It’s said what doesn’t kill you makes you stronger. But no one talks about the in-between stage before strength is formed.
When I’m in the thick of a character-building challenge, it can be both mentally and physically draining and even painful. For instance, when I started my first adult job in the early 2000s, I recall being discriminated against because of my age. On top of that, it was also an election year. Even before the discrimination, I went through what I can only compare to as culture shock. I went from an open-minded college experience, where all opinions were encouraged and welcomed, to feeling like I’d get in trouble if I didn’t conform.
I recall feeling worn down about my political beliefs. In a moment of weakness, after being asked point-blank from my supervisor’s boss about who I voted for, I shared which political party I was backing. I still remember his response. While laughing in my face, he said, “You’re young; you’ll learn.”
Feeling angry and belittled, I immediately began searching for a new job.
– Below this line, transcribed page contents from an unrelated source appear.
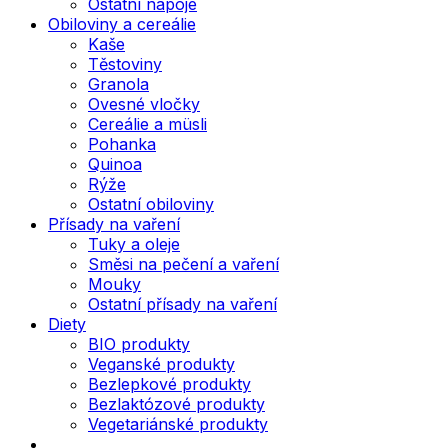
Ostatní nápoje
Obiloviny a cereálie
Kaše
Těstoviny
Granola
Ovesné vločky
Cereálie a müsli
Pohanka
Quinoa
Rýže
Ostatní obiloviny
Přísady na vaření
Tuky a oleje
Směsi na pečení a vaření
Mouky
Ostatní přísady na vaření
Diety
BIO produkty
Veganské produkty
Bezlepkové produkty
Bezlaktózové produkty
Vegetariánské produkty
I know I should have reported the discrimination to HR, but at the time, I just wanted out. I felt deflated and frustrated. Looking back, I can see how that experience gave me strength. I learned that regardless of whatever the majority thinks, I don’t have to give in to pressure to share and that I always have a right to my own beliefs.
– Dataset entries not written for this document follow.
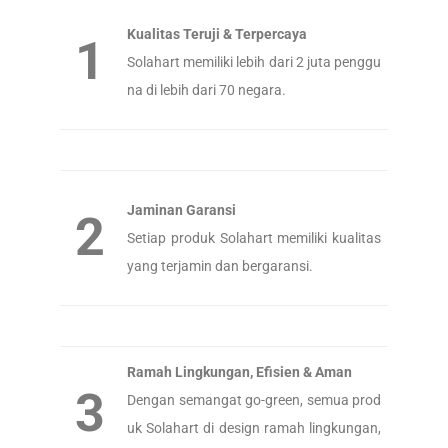
Kualitas Teruji & Terpercaya
1
Solahart memiliki lebih dari 2 juta penggu
na di lebih dari 70 negara.
Jaminan Garansi
2
Setiap produk Solahart memiliki kualitas
yang terjamin dan bergaransi.
Ramah Lingkungan, Efisien & Aman
3
Dengan semangat go-green, semua prod
uk Solahart di design ramah lingkungan,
I’ve learned the lesson, but as I went through this experience, I felt pretty darn defeated and weak. I even felt a sensation of tightness in my throat like someone was choking me. Psychologically I felt shunned and silenced. It weighed on me after work hours too and drained my energy, keeping me from wanting to speak my mind in other areas of my life.
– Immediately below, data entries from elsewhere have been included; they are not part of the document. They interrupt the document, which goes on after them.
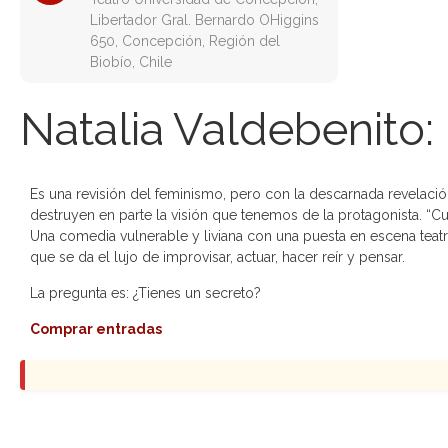
Libertador Gral. Bernardo OHiggins
650, Concepción, Región del
Biobío, Chile
Natalia Valdebenito:
Es una revisión del feminismo, pero con la descarnada revelac
destruyen en parte la visión que tenemos de la protagonista. “C
Una comedia vulnerable y liviana con una puesta en escena teatr
que se da el lujo de improvisar, actuar, hacer reír y pensar.
La pregunta es: ¿Tienes un secreto?
Comprar entradas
Time was a good healer. I discovered through this lesson, and several others, that strength does eventually come. But until it does, during the in between time, I found that self-care is the key to survival and finding the will to keep going. If the concept sounds easy to you, it’s because it is. The hard parts are knowing what recharges you in times of difficulty and to make them a priority.
If you don’t know what recharges you, it’s time to stop guessing. Make a list of everything that makes you happy. Don’t just think through it. A physical list makes it real. It makes you think harder about what you love. It also forces you to reflect and remember how these things make you feel. This can trigger an emotional response of gratitude, which can motivate you to turn them into habits.